L’idée fondamentale est que le bien consiste à préserver la vie, à la favoriser, à l’amener à sa valeur la plus élevée et que le mal consiste à annihiler la vie, à la blesser, à l’empêcher de fleurir. Le principe biocentrique s’intéresse à un univers compris comme un système vivant. Le règne de la vie englobe beaucoup plus que les végétaux, les animaux et l’homme. Tout ce qui existe, des neutrinos aux quasars, de la pierre à la pensée la plus subtile, fait partie du système vivant prodigieux. Selon le principe biocentrique, l’univers existe parce que la vie existe, et non le contraire.

 

Rolando Toro Araneda

Créateur de la Biodanza® et du principe biocentrique

Rolando Mario Toro Araneda est né à Concepción, Chili, le 19 avril 1924.

Il s’est formé comme professeur de l’enseignement élémentaire à l’école normale « José Abelardo Núñez », Santiago du Chili en 1943. Il a enseigné dans les villes de Valparaiso, Talcahuano, Pocuro et Santiago (Chili), entre les années 1944 et 1957.

En 1964, il est sorti de l’école de psychologie de l’institut pédagogique de l’université du Chili.

Il a eu à sa charge la chaire de psychologie de l’art et de l’expression à l’institut d’esthétique de l’université pontificale catholique du Chili. En tant qu’enseignant du centre d’anthropologie médicale à l’école de médecine de l’université du Chili, il a fait des recherches sur l’expression de l’inconscient et sur les états d’expansion de conscience. Il a été nommé Professeur émérite de l’université
ouverte interaméricaine de Buenos Aires, Argentine.

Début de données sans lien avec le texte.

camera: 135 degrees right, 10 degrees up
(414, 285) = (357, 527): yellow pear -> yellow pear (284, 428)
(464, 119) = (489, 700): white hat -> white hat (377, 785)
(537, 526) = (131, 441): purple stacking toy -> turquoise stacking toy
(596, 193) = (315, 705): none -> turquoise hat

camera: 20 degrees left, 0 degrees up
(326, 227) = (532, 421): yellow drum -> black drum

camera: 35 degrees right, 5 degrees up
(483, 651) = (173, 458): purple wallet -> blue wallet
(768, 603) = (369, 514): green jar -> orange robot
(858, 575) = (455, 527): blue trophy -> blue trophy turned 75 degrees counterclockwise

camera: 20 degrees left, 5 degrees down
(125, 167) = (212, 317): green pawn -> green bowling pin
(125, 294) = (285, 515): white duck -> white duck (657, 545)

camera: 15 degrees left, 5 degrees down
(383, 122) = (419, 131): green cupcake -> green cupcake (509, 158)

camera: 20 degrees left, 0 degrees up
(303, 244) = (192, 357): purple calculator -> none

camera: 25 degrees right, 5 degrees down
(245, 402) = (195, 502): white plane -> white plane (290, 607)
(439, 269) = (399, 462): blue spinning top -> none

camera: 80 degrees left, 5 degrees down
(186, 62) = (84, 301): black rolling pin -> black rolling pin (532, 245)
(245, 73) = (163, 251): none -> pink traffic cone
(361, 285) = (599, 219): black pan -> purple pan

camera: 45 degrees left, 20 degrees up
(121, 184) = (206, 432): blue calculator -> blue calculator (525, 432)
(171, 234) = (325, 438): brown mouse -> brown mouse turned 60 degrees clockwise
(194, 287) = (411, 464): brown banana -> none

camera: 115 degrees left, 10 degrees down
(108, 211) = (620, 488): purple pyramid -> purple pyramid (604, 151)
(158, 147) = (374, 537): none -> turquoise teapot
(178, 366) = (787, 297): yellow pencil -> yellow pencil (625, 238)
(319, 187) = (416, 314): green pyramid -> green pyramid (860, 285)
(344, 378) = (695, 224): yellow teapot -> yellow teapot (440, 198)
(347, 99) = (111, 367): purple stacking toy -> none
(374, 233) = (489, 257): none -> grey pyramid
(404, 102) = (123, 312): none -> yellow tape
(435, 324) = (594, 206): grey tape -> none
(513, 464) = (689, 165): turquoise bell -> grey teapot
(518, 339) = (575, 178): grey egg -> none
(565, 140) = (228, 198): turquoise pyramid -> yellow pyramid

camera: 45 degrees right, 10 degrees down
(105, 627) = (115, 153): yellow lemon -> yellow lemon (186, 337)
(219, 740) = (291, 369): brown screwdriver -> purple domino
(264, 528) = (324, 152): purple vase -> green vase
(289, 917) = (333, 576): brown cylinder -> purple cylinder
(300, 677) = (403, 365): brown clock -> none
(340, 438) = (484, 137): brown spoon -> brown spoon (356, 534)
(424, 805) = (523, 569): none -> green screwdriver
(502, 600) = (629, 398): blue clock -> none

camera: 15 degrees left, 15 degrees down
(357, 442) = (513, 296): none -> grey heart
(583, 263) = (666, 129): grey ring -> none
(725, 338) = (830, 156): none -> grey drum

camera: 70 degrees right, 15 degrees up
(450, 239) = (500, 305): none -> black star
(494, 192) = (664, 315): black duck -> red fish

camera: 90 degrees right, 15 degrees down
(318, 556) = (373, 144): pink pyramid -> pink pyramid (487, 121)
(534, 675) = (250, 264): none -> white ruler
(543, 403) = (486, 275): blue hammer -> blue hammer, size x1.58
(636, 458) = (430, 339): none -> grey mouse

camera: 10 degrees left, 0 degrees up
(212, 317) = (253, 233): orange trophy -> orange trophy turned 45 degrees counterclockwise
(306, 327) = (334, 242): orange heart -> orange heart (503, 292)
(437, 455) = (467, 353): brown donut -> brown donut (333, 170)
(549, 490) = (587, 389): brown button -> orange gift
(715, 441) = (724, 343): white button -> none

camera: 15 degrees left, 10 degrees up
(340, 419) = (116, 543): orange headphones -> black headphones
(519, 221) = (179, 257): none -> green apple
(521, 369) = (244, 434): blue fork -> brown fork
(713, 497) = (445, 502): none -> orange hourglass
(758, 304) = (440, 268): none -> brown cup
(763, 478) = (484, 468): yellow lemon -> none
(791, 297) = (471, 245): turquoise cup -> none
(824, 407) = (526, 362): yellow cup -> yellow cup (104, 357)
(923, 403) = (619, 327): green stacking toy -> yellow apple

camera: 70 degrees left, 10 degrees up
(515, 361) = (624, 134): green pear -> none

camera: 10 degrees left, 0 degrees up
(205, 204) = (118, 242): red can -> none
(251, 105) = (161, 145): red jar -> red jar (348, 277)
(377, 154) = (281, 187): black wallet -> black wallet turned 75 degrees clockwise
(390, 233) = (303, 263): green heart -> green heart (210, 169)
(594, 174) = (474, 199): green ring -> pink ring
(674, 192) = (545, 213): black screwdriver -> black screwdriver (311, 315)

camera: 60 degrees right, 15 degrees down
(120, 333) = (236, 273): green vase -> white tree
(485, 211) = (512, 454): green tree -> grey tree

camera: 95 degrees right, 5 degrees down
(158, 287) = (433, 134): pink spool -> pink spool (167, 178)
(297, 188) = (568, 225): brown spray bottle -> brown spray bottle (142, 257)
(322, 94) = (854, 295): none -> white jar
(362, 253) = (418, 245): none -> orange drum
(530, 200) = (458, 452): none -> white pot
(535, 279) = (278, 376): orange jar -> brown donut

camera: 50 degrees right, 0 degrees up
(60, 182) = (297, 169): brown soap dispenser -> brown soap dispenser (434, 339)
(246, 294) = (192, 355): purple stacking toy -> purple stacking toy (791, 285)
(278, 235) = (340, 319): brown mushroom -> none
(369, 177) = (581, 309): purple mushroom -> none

Entre les années 1968 et 1973, il a commencé ses expériences avec la Biodanza® (appelée à cette période Psychodanse). Il a appliqué ce système à l’hôpital psychiatrique de Santiago et à l’institut d’esthétique de l’université catholique du Chili.

Il a vécu successivement au Chili, en Argentine, au Brésil et en Italie.

Rolando Toro est, de plus, poète et peintre. Il a publié différents livres de poésie et de psychothérapie. Il a aussi fait des expositions de peintures au Brésil et en Italie.